The Choctawhatchee videoed birds, one IDed in the field as an IBWO, shows an impossible amount of ventral white for a PIWO, and in shaded conditions. As we just saw in the 11/5 tape it doesn't take much for video settings to shade a white chest to gray.
In all the above locations hundreds of kents and DKs are recorded by skilled field personnel and the data tempospatially correlates very closely with sightings.
Control ARUs upriver in Alabama record no such DKs or Kents.
Multiple repeat sightings from a dozen people occur in the area.
Have we ever heard any comprehensive, plausible, and consistant explanation on all these AR, LA and FL facts from anyone?
I ask because western Tennessee is probably the coolest, most northerly of the locales IBWO have been searched for, and am wondering how much (if at all) winters there may restrict likelihood of the species' presence?

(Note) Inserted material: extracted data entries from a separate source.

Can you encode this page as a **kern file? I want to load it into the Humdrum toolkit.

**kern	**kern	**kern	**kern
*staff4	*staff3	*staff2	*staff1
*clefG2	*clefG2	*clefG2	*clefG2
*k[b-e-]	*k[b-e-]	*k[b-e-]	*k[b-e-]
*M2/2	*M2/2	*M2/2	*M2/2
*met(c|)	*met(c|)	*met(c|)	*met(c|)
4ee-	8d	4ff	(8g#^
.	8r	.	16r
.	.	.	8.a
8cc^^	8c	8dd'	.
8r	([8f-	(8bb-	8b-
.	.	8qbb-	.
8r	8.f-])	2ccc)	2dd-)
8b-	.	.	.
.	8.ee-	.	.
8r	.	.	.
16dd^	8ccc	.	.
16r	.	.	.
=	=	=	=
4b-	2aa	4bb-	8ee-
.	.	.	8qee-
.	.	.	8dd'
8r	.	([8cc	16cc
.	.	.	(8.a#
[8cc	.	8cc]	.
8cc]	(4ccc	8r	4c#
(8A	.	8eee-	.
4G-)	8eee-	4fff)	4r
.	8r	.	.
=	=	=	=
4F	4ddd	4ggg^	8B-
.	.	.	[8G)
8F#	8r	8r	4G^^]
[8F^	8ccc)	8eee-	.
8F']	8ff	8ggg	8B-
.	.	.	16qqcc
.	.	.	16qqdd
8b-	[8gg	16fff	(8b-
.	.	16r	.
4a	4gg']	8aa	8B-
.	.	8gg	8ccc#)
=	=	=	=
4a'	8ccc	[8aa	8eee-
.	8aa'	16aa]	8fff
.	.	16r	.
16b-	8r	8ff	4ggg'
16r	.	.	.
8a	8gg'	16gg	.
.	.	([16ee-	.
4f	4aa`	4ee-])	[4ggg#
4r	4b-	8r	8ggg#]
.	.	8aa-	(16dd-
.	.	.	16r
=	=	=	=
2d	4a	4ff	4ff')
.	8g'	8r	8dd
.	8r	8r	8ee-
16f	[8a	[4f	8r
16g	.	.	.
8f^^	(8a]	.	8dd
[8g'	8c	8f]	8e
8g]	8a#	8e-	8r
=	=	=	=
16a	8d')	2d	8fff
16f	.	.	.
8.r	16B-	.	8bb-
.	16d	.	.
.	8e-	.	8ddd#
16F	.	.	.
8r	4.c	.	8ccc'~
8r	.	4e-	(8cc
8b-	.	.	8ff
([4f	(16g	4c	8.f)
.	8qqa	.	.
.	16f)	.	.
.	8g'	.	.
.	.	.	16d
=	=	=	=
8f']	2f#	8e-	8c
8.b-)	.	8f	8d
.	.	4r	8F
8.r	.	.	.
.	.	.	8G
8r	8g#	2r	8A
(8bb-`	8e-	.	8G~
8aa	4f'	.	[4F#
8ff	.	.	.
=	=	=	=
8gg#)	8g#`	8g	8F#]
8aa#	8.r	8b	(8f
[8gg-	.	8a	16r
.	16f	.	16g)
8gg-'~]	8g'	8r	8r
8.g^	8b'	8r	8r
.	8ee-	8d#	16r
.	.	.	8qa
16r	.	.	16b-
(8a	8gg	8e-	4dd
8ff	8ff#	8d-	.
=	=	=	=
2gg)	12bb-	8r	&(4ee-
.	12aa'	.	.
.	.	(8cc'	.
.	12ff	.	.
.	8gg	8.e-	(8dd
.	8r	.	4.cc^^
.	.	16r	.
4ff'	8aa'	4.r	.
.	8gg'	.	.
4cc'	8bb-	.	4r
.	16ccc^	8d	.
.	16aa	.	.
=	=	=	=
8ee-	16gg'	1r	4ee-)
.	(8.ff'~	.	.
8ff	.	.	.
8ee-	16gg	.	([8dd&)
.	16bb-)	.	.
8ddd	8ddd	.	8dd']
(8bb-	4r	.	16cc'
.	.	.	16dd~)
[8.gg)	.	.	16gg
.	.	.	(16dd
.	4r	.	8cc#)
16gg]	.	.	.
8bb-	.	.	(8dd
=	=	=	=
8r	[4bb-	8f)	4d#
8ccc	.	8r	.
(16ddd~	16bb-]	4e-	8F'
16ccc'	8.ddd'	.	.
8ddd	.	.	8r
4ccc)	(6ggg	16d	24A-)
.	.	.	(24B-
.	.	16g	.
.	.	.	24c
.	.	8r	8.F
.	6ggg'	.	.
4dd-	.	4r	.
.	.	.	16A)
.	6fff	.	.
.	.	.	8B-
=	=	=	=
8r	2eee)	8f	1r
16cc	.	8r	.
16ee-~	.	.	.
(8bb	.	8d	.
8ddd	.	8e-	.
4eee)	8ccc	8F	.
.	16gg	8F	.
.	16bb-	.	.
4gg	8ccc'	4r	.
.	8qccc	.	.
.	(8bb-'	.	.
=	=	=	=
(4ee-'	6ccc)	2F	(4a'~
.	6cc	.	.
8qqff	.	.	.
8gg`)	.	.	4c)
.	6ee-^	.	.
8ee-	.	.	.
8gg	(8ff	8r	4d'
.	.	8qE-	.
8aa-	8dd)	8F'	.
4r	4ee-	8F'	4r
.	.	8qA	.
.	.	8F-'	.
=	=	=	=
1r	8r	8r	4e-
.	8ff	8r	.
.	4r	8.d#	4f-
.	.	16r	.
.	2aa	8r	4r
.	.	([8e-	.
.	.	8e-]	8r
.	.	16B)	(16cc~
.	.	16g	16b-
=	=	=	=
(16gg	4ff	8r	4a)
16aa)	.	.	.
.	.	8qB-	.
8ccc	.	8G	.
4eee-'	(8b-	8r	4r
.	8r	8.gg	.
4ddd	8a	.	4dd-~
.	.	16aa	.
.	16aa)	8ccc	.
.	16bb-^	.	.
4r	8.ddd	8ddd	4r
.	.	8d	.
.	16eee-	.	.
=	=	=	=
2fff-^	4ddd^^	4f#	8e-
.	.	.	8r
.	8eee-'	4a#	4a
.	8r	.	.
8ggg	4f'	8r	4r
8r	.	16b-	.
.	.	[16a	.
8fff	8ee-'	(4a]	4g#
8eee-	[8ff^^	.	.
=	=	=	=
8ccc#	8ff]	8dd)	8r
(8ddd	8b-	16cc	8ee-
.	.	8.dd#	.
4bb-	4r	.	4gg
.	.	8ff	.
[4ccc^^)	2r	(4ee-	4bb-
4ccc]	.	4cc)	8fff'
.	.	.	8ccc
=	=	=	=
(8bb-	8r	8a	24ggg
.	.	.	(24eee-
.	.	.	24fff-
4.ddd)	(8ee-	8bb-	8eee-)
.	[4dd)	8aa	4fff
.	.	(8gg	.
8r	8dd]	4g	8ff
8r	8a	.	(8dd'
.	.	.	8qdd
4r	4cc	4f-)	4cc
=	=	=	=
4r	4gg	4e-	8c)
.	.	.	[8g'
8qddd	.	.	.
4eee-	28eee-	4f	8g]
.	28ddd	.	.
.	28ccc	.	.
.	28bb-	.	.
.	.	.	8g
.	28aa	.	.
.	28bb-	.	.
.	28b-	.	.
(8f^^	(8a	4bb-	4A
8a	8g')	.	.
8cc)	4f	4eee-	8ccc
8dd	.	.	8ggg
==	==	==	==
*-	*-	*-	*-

Extant range is also often not a good indicator of physiological tolerances; Baldcypress grows just fine in southern Canada when planted, 1000km north of its usual range. There's a whole lot more behind biogeography than just physiological limitations.
As for west TN, there is plenty of hard documentation that the species occurred even farther north than this in the past, and it has been looked for in recent years in Illinois.